Does anybody remember Facebook's original feed, which was the first
controversial invention of theirs? Even back then they were working on
categorizing and indexing everybody's social goings-on. The fact that Twitter
does something similar doesn't make Facebook a competitor. I use both Twitter
and Facebook's public search, and Facebook's has a much different feel about
it than Twitter's does.

 _It feels more to me like fb is moving more toward "make something we can
sell" than "make something people want."_

I don't like the "make something people want" meme. It's too bend-over for me
to approve of. But Facebook's not making something they can sell.
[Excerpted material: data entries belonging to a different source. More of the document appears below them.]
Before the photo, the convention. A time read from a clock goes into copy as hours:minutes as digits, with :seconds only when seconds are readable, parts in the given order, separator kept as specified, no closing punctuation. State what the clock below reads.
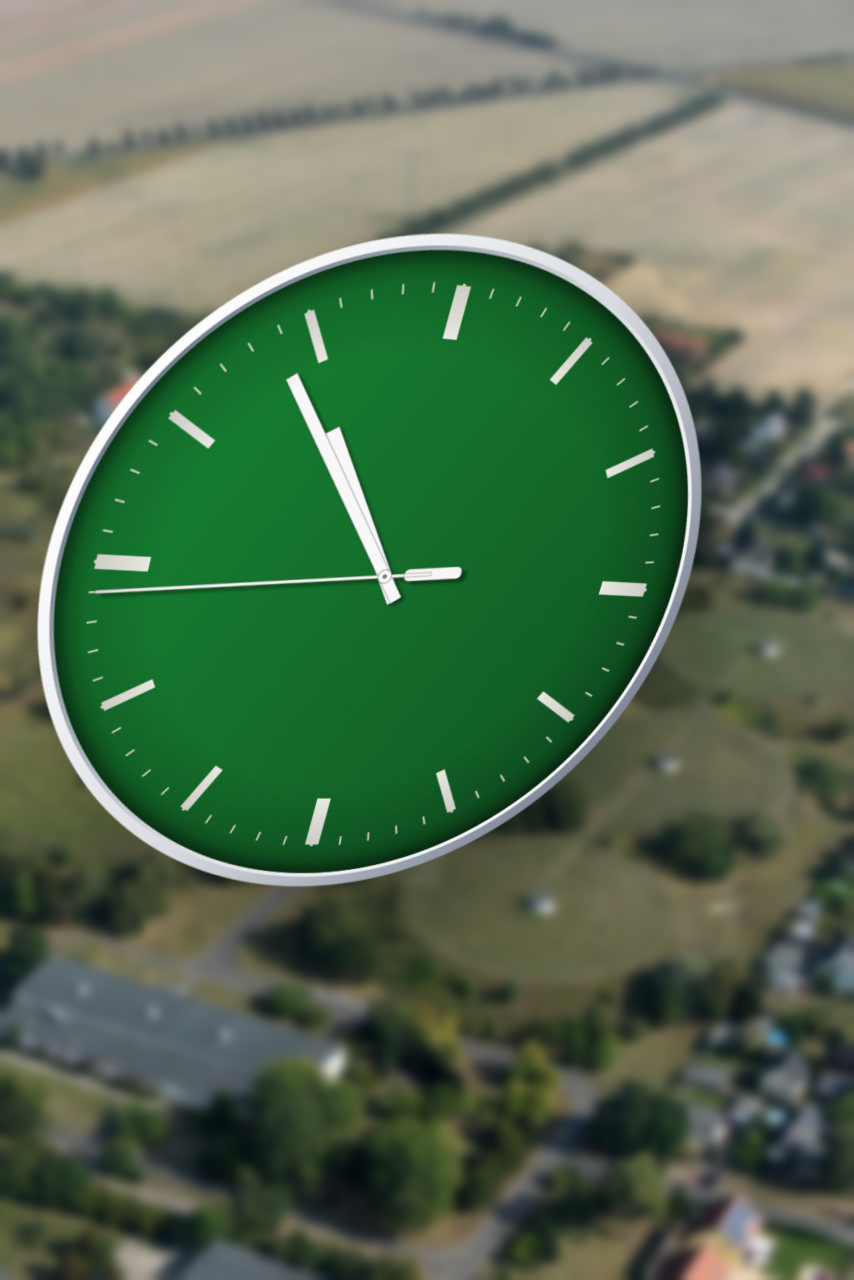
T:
10:53:44
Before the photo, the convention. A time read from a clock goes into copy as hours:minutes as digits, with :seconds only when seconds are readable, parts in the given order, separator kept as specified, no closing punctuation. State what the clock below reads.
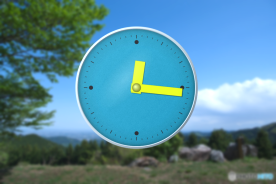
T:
12:16
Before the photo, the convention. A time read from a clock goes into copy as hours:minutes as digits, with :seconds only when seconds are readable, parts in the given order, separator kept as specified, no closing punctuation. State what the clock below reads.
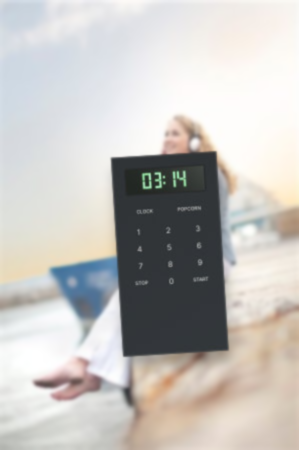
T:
3:14
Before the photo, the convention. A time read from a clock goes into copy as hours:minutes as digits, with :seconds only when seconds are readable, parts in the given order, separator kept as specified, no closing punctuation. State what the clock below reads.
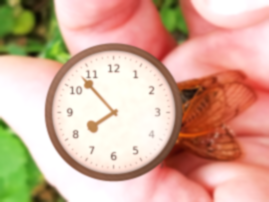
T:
7:53
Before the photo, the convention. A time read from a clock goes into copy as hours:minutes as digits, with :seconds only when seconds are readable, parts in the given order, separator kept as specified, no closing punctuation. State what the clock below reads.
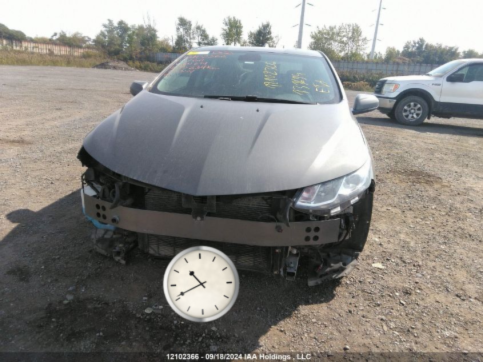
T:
10:41
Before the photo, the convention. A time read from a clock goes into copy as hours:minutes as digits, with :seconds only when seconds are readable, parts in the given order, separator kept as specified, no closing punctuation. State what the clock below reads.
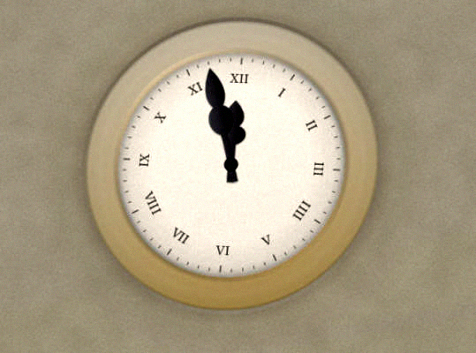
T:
11:57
Public
search isn't any more profitable than what they're already doing, which has
put them in the green. Rather, they're focusing on making what _they_ want.
I'm certain their motives are more selfish than money: From the beginning,
Mark and kin's focus has been on studying the patterns of how people interact,
and Facebook's design has consistently reflected that. They're not doing that
for money, they're doing it because that's what their goal is.

------
jbhelms
I wrote a, failed, game for Facebook, but was really surprised what
information the FaceBook API would give you on your visitors once they
approved your app.

No matter the intent of the changes are. The article implied that they wanted
people to share more information, but I think that just stopping the API from
giving applications free rain is a good start.

------
scott_s
_To put a bow around this one, the EFF (Electronic Frontier Foundation), not
exactly a bastion of radicalism, concluded after comparing Facebook's new
privacy settings with the privacy settings that they replaced:_

This sentence is strange. The EFF exists to promote online civil liberties,
including online privacy. That they would come down on the side of more
privacy is not surprising.

Note I have no problems with their conclusions; my problem is with how the
author tried to frame them.

------
kelnos
The timing on this article is somewhat notable -- for me, anyway. A few days
ago I received an email regarding a user survey for Facebook. I was curious
(and motivated: I do use Facebook a lot, and wouldn't mind helping to improve
it), so I clicked through.

The survey included some free-form text boxes with open-ended questions, and
and one of my answers suggested that FB needs to do more to promote its brand
as something people should trust, and take actions that make that trust
deserved. I noted that I still do not really trust FB, and that lack of trust
curtails my use in ways that probably cause me to get less utility out of the
service than I could otherwise.

------
johnl
Part of the problem is that Facebook isn't really a brand yet. They are still
trying to define how the site is going to make money. Dragging the customer
kicking and screaming usually doesn't do it. Sounds like those guys should
learn some card games so they understand the value of a good finesse.